Trump e il conto alla rovescia per il fine guerra: il negoziato non era un’opzione

Se uno dei regimi più oscurantisti e sanguinari del pianeta viene decapitato, prima esulto e poi mi chiedo se il diritto internazionale è in crisi. Ora, da Sant’Agostino a San Tommaso, da Hugo Grotius a Michael Walzer, esiste una teoria della guerra giusta che si fonda su tre condizioni. Occorre un disastro annunciato: l’Iran degli ayatollah ripete da quarantasette anni che il suo arsenale di missili e di testate nucleari è rivolto a cancellare Israele dalla faccia della Terra.

Occorre che tutti gli altri mezzi, in particolare quelli diplomatici, siano stati sperimentati: l’Amministrazione americana lo ha fatto per tutte le settimane precedenti i bombardamenti di sabato e gli ayatollah hanno ripetuto, ancora domenica, che per loro il negoziato non era un’opzione. Una guerra è giusta, infine, quando il male che causerà (i suoi danni collaterali) sarà inferiore a quello che avrà impedito (la distruzione programmata di un Paese, attacchi devastanti contro altri Paesi vicini e, naturalmente, i massacri di civili iraniani pronti a ripetersi).

Secondo tutti questi criteri, la guerra di Trump in Iran è giusta. Beninteso, si può pensare che egli stia facendo un grande torto alla democrazia americana. Ma, come ha osservato Bernard-Henri Lévy,si deve gioire di questa astuzia della ragione che fa di lui, apparentemente, lo strumento di un possibile cambio di regime in Iran” (“La Règle du jeu”, 8 marzo 2026). La questione, però, è sapere se andrà fino in fondo e se ci sarà davvero un cambio di regime. Le sue dichiarazioni, su questo punto, sono contraddittorie. A volte parla di rovesciamento del regime.
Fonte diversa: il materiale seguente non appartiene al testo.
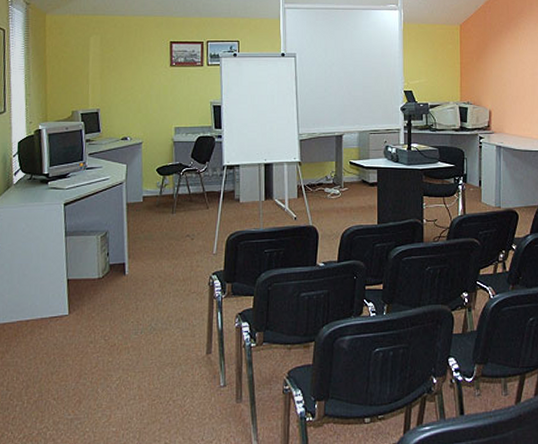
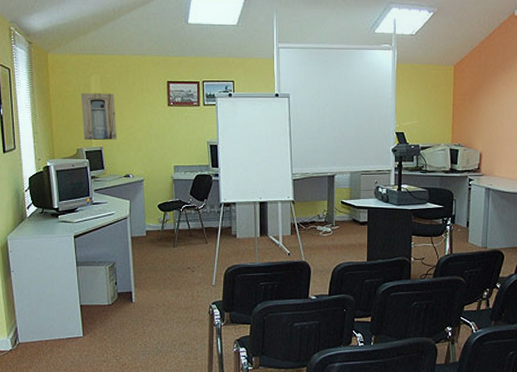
wall art: none [78,54,116,102] -> present [80,93,117,141]

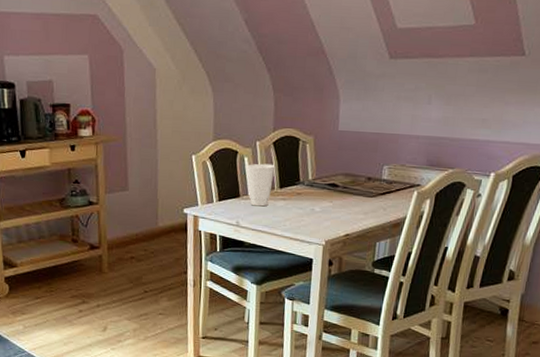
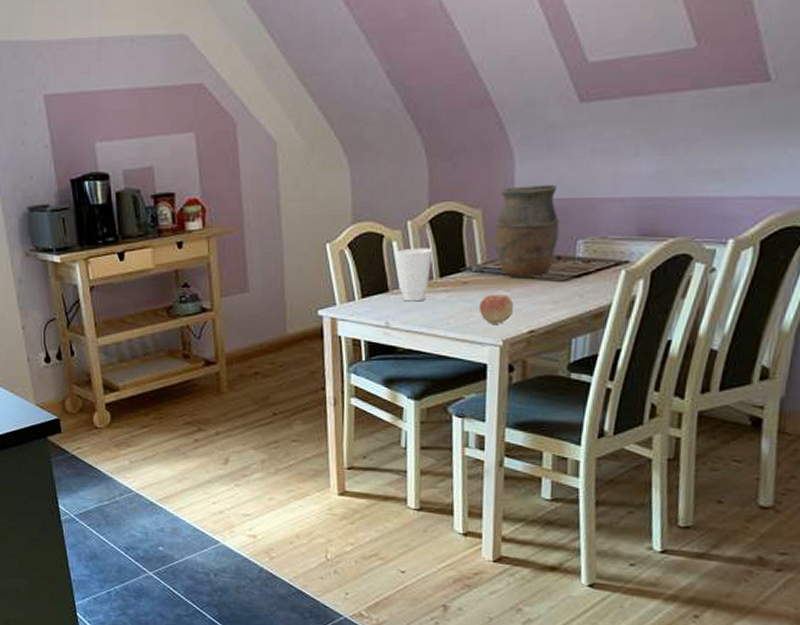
apple: none [308,204,335,228] -> present [478,294,515,324]
vase: none [322,120,371,193] -> present [494,184,560,277]

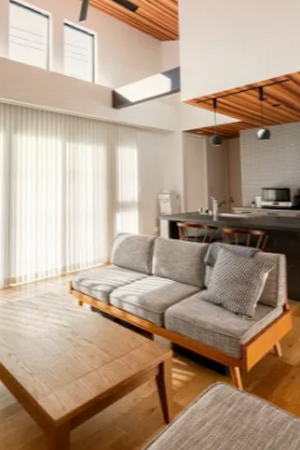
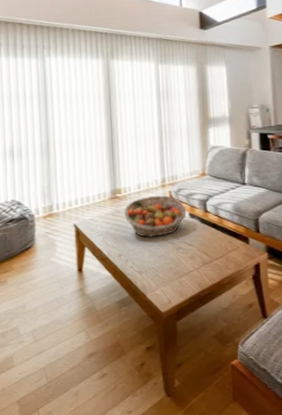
fruit basket: none [17,285,88,333] -> present [124,195,187,237]

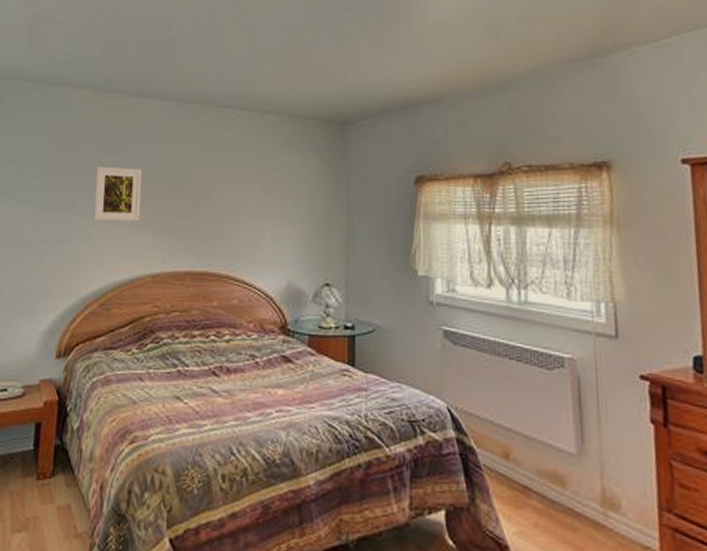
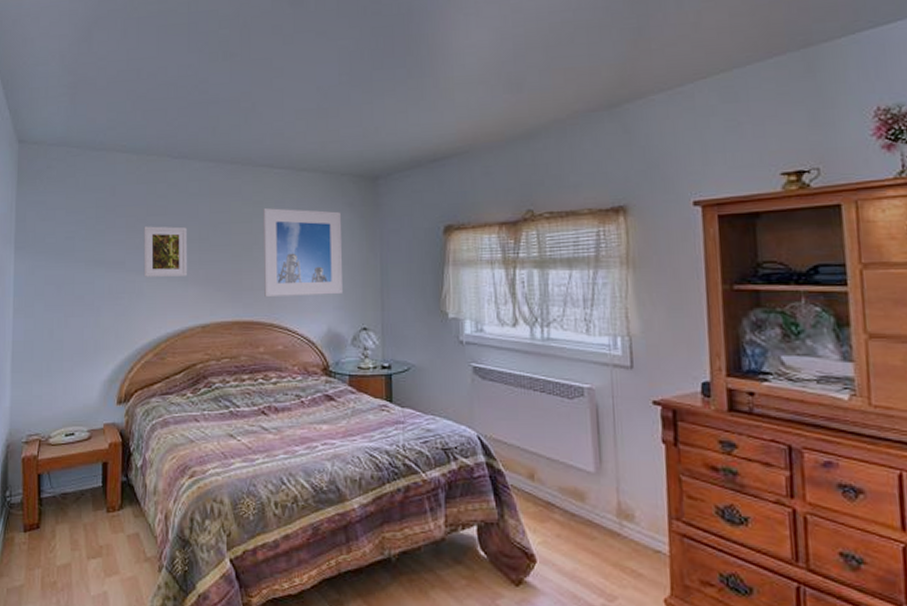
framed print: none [221,152,305,247] -> present [263,208,342,298]

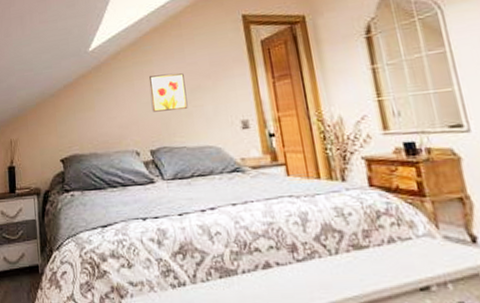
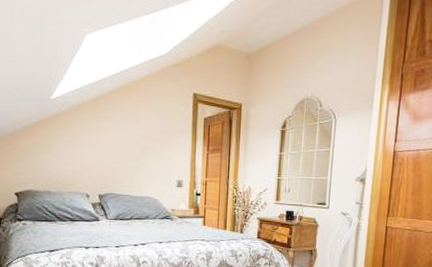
wall art: present [149,73,188,112] -> none [105,132,136,164]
Altre volte si dice pronto al compromesso con i suoi esponenti “moderati”. Ma la nomina del figlio di Ali Khamenei rafforza l’asse tra clero conservatore e Guardie rivoluzionarie. Una scelta che complica fortemente l’ipotesi di un accomodamento con l’élite iraniana in “stile Venezuela”.

Resta la questione del diritto internazionale. Viene spesso brandita da coloro che la carneficina a sangue freddo, in due giorni, di trentamila iraniani disarmati ha lasciato indifferenti, ma che si commuovono improvvisamente nel vederlo calpestato. Certo, sarebbe stato preferibile appoggiarsi a una risoluzione del Consiglio di sicurezza dell’Onu. Ma lo si è fatto, nel 1999, in Kosovo? In Siria, nel 2018, durante i bombardamenti congiunti franco-britannici? In Afghanistan, nel 2001? In Mali, nel 2013? Tutti sapevano che un veto lo avrebbe impedito. E tutti sanno che si è dovuto fare sempre affidamento su altri princìpi politico-umanitari. Di fronte a Nazioni (dis)Unite incapaci di farli rispettare, bisogna appoggiarsi alla legittimità che nasce dall’esperienza storica per salvare i popoli oppressi da tirannidi spietate. Non si oppone un diritto fallato a una vita minacciata.